The mantra of Grow With the Flow is “Your mind is a playground.” I argue in the first pages of the book that this is hard-headed, scientifically solid advice – that it’s the route to effective learning and real-world accomplishment.
Daniel Pink, in a New York Times Op-Ed piece on June 4, says “do what you love” is the way to go for this year’s graduates:
Commencement speakers have long offered graduating seniors the same warm and gooey career advice: Do what you love.
And graduates have long responded the same way: They’ve listened carefully, nodded earnestly, and gone out and become accountants ….

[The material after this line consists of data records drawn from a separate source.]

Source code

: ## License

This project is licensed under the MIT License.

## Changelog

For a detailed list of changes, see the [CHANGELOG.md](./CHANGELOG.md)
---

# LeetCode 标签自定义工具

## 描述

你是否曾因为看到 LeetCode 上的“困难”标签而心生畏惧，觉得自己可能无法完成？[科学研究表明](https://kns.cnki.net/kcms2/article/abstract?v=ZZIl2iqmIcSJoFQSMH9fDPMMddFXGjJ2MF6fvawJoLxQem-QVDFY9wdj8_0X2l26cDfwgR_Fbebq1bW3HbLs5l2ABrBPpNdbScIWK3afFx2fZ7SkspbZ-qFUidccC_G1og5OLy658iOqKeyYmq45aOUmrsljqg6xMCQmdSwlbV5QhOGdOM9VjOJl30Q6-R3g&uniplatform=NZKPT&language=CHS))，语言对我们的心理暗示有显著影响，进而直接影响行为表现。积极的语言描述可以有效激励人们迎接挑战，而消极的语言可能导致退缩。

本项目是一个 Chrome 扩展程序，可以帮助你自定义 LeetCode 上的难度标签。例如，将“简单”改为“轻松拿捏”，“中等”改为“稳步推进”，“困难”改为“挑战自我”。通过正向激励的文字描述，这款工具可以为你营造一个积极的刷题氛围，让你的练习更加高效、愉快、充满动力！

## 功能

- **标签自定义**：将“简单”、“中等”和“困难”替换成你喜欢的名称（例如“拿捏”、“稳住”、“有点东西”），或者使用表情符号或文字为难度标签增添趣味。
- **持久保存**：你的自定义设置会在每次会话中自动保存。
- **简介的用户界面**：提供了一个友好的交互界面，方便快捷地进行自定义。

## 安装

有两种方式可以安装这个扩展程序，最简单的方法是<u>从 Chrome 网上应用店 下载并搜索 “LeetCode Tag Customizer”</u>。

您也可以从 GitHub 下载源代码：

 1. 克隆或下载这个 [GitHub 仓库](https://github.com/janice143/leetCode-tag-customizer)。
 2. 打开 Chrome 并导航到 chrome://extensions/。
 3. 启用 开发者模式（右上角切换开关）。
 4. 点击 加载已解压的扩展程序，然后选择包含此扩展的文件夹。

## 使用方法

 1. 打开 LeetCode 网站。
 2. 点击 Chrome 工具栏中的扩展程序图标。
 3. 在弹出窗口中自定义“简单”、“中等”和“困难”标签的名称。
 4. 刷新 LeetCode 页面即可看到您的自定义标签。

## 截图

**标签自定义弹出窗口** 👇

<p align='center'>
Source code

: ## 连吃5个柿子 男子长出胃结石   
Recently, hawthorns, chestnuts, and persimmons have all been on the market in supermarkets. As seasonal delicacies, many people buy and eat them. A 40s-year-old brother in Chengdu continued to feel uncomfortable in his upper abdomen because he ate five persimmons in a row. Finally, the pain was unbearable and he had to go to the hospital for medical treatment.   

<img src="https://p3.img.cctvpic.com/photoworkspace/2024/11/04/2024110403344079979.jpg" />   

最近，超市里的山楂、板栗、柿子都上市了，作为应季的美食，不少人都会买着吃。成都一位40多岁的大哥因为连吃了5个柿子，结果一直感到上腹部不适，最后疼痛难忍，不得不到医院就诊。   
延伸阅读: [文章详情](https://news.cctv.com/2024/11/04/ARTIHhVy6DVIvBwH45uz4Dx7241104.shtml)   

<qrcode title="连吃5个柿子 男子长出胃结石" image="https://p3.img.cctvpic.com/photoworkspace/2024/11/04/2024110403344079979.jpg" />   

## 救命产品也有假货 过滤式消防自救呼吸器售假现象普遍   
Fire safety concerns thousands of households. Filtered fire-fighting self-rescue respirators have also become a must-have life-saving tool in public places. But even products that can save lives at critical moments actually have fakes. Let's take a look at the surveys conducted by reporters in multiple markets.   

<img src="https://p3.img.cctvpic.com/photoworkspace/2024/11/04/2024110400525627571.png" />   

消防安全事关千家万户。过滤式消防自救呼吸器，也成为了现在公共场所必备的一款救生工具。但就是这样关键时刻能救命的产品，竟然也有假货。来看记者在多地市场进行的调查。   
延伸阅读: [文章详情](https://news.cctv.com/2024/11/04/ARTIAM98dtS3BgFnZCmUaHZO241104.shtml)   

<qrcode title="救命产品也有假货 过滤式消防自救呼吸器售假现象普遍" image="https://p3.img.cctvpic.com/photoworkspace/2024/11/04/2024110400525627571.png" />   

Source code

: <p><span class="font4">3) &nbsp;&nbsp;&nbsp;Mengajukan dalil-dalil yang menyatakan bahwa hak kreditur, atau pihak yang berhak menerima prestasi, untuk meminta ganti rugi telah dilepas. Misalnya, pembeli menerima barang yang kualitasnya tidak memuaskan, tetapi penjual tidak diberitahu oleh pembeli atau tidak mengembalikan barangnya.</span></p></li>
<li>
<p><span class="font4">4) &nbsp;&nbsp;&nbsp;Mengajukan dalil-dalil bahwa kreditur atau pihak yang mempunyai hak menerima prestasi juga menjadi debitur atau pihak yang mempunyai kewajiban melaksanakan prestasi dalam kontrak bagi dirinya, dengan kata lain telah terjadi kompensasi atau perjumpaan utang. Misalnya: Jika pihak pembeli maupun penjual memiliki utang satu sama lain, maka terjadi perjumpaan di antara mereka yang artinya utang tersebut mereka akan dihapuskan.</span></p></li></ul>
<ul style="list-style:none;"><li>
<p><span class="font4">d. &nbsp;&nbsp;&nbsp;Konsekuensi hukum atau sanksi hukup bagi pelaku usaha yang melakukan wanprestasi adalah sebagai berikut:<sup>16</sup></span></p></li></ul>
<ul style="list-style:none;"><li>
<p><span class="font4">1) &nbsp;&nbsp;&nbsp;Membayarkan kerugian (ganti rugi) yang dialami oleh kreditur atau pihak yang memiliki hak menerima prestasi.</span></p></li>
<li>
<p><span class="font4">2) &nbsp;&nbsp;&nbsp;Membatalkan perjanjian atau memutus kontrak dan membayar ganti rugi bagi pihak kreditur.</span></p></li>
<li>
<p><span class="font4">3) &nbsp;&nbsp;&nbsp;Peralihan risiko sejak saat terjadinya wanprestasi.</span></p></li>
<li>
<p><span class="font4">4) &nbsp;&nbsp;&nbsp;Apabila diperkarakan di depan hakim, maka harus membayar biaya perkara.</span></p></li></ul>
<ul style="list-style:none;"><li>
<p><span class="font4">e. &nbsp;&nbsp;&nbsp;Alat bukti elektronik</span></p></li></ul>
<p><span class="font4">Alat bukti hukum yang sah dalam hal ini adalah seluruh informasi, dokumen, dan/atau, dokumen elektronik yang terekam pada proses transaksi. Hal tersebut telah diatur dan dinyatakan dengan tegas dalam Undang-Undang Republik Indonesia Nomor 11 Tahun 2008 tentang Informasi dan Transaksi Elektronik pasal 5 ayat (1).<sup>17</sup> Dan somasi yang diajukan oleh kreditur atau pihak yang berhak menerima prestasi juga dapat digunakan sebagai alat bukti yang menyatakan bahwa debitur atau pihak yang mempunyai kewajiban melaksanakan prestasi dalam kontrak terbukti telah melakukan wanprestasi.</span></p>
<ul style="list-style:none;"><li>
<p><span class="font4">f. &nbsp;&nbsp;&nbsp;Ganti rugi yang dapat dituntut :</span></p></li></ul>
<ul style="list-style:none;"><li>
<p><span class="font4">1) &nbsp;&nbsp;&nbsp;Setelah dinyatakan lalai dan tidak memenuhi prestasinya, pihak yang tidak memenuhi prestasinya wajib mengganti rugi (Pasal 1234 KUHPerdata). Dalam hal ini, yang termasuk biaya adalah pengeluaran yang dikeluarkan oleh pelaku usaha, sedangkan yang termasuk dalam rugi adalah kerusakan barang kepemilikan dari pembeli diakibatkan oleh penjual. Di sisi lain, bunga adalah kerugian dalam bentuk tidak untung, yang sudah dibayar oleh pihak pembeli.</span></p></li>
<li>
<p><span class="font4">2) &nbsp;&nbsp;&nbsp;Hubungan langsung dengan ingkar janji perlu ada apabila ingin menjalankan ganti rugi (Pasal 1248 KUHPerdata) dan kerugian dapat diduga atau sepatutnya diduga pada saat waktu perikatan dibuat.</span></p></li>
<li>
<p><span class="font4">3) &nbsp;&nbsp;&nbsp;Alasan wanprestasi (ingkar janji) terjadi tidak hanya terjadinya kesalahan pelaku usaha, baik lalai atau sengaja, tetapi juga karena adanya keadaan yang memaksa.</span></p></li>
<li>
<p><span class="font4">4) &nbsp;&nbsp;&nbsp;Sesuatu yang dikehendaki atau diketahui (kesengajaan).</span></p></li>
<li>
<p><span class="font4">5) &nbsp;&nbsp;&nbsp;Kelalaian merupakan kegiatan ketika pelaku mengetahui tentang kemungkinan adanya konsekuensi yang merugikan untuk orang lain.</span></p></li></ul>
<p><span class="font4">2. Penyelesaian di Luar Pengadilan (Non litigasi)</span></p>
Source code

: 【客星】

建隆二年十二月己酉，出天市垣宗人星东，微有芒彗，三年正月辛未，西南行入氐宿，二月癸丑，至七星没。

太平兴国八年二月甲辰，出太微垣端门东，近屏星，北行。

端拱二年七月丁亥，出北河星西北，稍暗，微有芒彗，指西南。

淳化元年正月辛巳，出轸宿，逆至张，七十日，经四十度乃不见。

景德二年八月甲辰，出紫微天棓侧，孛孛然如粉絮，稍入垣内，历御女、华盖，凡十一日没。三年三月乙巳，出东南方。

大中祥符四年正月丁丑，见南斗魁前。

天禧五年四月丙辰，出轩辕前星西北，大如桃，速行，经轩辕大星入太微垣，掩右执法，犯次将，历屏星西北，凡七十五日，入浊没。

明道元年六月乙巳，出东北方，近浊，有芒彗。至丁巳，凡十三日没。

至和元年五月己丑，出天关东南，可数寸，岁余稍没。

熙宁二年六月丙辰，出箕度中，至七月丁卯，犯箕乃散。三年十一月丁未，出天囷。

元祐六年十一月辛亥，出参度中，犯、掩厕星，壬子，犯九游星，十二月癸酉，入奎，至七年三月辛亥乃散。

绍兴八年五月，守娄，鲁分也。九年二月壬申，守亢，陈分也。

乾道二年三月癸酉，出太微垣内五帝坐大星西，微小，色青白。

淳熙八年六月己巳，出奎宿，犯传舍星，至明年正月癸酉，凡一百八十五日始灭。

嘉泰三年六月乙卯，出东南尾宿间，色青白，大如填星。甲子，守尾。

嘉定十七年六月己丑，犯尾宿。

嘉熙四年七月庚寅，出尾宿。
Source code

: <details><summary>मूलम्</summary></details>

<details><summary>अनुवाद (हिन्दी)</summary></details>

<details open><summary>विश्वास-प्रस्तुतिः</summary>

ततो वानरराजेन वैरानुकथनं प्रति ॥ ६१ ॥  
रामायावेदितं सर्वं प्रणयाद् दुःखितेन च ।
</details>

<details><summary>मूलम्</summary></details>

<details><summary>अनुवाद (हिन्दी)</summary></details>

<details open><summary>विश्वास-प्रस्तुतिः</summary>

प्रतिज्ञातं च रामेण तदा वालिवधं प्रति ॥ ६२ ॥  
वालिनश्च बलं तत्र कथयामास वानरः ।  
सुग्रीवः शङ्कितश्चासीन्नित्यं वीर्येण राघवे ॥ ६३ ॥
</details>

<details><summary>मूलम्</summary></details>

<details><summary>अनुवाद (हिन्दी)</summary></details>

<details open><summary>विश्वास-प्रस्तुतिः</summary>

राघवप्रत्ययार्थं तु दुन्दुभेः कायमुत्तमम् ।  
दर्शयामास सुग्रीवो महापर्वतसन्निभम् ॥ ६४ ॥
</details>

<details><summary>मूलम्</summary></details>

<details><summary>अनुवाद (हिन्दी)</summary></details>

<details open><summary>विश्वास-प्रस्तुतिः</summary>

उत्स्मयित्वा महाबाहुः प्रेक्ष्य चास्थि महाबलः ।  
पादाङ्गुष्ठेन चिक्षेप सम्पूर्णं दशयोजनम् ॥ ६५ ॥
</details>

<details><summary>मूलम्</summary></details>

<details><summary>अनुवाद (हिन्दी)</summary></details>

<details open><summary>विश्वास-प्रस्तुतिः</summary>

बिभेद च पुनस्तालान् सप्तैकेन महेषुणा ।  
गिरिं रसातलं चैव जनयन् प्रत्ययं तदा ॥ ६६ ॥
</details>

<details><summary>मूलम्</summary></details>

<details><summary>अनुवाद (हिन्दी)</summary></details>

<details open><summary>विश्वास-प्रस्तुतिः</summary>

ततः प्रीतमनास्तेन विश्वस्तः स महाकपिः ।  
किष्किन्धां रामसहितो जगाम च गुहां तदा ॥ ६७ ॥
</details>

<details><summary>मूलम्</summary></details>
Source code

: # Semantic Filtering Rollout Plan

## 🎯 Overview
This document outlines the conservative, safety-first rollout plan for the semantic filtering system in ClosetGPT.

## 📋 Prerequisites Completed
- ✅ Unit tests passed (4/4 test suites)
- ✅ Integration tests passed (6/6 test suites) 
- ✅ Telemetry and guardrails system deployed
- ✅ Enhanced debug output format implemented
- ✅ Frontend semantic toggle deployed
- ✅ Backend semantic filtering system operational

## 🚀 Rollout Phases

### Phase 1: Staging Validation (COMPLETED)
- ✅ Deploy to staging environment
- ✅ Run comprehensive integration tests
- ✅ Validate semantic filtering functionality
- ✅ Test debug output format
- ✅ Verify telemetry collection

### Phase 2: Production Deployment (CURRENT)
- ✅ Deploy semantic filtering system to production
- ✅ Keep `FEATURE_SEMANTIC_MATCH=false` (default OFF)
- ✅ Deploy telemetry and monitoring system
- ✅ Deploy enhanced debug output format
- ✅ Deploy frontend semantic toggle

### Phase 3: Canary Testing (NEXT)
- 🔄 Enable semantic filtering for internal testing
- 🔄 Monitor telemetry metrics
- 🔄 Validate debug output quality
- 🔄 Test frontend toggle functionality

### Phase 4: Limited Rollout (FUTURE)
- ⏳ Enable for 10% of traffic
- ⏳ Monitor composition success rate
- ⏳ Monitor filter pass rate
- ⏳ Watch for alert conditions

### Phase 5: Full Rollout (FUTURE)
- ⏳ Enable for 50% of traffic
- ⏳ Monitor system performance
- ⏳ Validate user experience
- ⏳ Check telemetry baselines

But this year is different. The students graduating this spring will operate in a labor market that increasingly confers an economic advantage on the activities that people do out of a sense of intrinsic satisfaction – designing cool things, telling stories and helping others. For the class of 2005, “Do what you love” is no longer a soft-hearted sentiment. It is also a hard-headed strategy.
Mr Pink points to three forces – automation, outsourcing, and prosperity – which will require higher-level skills of our kids. Listing qualities we’ll have to rely on, he includes one of my magic words, “joyfulness.”
In other words, to make it in the emerging economy, we will have to do things that software can’t do faster and that overseas knowledge workers can’t do more cheaply. In addition, what we produce must also satisfy the growing consumer demand for products and services infused with emotion, spirituality and artistry ….
As the information age matures, eat-your-spinach skills are still necessary, but they are no longer sufficient. The abilities that matter more are turning out to be the abilities that are also fundamental sources of human gratification. And that’s good news for many intrinsically motivated (but sometimes parentally discouraged) professions. Indeed, more Americans already work in art, entertainment and design than work as lawyers, accountants and auditors.
To be sure, this new labor market is not a land in which every person will be able to pursue a passion and instantly arrive at a fat paycheck. Still, we may finally be at the point where we can tell freshly minted graduates: Look, it’s a rough world out there. There’s only one way to survive. Do what you love.
So many books to read, but his is on my list: Daniel H. Pink is the author of A Whole New Mind: Moving From the Information Age to the Conceptual Age.